Environmentalists are not happy, and frankly, no one who cares about linguistics should be either.
A renewable resource doesn't get depleted with use: the sun keeps shining if we harvest solar power, the wind keeps blowing if we erect turbines, the earth keeps producing heat if we harness geothermal power. But nuclear?
Sandy Bahr, chapter director of the Arizona Sierra Club, said "the very nature of mining"--which must be done to get nuclear material--"is that you are depleting a resource." Thus, nuclear energy cannot be called renewable.
As it stands now, the Arizona Administrative Code R14-2-1801 says nuclear and fossil fuels are not renewable resources. But Senator Steve Smith, a Republican from District 23, and the main sponsor of SB 1134, would like that to be changed.
He told the committee that by not recycling nuclear fuel rods like some European countries do, Arizona is missing out on a lot of potential energy. "Basically we just want to burn that energy twice," he said, and should Arizona decide to incorporate that technology in the future, this bill would allow us to count that as a renewable energy source.
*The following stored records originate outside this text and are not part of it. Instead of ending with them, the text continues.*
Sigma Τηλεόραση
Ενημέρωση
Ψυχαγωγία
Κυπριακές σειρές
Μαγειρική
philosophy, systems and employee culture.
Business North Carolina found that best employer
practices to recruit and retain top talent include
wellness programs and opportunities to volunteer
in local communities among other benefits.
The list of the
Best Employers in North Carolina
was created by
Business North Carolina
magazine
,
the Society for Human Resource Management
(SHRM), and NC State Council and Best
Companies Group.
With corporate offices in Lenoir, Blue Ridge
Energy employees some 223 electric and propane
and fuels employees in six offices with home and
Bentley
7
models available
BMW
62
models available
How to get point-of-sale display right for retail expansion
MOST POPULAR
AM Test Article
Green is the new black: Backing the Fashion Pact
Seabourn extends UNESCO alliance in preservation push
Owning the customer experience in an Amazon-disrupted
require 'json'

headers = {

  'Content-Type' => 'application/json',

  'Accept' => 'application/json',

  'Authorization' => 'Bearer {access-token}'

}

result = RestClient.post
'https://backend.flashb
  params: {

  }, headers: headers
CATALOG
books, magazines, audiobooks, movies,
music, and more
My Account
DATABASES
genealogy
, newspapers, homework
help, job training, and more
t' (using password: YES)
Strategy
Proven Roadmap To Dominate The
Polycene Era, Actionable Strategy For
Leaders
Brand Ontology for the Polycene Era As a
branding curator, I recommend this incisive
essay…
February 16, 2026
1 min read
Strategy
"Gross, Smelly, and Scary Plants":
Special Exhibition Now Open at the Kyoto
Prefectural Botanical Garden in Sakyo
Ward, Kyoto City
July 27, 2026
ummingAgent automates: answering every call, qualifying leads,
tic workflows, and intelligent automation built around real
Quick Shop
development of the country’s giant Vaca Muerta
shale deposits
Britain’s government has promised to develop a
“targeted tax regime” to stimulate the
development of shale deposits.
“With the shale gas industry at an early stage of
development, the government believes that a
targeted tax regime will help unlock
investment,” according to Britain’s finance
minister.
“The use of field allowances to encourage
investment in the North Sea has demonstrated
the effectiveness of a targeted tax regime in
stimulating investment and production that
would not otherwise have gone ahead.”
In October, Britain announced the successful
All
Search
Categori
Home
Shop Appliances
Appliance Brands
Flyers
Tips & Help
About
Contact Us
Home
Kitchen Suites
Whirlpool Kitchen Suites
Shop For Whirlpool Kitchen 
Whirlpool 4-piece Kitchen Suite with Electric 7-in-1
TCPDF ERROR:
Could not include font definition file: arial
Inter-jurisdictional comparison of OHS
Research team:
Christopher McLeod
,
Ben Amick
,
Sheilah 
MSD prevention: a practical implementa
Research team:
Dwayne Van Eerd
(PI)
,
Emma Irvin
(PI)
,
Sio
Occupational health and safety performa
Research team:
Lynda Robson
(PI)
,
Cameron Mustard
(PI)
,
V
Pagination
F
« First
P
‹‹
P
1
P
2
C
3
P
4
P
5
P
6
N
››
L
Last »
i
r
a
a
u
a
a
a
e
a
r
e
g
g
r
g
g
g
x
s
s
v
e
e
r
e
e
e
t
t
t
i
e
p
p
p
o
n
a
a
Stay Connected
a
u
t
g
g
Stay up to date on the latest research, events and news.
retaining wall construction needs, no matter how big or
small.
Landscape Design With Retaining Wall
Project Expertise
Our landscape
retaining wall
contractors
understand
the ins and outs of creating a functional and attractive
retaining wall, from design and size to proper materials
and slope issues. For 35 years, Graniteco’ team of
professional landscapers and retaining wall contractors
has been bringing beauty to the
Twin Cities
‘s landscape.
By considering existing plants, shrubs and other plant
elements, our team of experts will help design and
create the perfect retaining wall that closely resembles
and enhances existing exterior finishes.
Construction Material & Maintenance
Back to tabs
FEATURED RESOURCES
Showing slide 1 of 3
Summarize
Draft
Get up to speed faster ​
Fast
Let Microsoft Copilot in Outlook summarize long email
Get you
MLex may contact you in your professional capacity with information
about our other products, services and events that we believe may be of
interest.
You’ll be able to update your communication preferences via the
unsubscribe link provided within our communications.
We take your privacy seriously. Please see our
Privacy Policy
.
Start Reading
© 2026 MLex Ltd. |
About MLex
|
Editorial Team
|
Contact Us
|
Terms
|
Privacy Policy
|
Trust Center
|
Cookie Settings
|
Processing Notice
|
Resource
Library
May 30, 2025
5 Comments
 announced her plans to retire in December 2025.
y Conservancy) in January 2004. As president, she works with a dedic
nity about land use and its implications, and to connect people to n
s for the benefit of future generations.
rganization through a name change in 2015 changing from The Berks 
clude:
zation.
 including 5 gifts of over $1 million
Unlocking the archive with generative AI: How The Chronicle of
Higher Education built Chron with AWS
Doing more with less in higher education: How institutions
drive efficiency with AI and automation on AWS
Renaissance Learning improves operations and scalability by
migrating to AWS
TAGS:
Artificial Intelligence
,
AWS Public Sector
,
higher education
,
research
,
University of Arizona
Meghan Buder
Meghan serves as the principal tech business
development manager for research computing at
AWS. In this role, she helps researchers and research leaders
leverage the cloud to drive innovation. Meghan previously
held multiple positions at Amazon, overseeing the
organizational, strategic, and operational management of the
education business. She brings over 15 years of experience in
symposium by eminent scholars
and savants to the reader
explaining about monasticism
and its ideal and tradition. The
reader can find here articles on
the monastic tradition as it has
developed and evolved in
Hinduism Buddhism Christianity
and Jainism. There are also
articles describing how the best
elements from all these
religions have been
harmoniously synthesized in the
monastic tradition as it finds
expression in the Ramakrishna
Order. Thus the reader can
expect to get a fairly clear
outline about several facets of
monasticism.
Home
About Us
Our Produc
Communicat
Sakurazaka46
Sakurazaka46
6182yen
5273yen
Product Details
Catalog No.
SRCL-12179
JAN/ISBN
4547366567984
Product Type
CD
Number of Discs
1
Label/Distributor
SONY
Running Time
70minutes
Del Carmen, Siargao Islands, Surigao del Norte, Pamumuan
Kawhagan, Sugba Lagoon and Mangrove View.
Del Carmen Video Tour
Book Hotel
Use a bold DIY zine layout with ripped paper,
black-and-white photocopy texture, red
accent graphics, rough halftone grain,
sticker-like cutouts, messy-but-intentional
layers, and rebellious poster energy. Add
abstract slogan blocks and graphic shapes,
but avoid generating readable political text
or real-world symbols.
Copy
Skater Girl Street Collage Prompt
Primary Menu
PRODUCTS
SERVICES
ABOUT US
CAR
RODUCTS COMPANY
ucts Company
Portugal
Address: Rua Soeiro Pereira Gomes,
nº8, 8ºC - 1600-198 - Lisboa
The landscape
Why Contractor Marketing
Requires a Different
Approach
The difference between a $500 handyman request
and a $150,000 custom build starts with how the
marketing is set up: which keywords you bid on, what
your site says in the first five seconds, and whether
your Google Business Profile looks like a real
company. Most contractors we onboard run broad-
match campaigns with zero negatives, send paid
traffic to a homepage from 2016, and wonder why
After a handful of citizens and energy industry officials spoke for or against the bill, it was in the hands of the committee. Senator Lynne Pancrazi said she considers nuclear an "alternative energy," but "can't agree that nuclear is renewable;" Senator David Bradley said he "[appreciates] the fact that technology is allowing us to use rods a few times, but that doesn't make it a renewable;" and Senator Sylvia Allen said they could argue back and forth about the definitions of renewable and recyclable, but that it isn't the point of the bill."
What is the point of the bill, then, Senator Allen?
In the end, SB 1134 passed by one vote. "Luckily, it has a ways to go," Bahr told New Times. The bill still needs to get through the rules committee, the Senate, and the House of Representatives, which rejected a similar bill last year. "We'll see about this year, though" she said.
After the committee session, New Times caught up with Senator Smith and asked about his bill. What, for instance, is the difference between recyclable resources and renewable ones. He paused for moment, and then smiled. When it comes to nuclear materials, he said,"we have so much that can be reused that it's almost renewable!"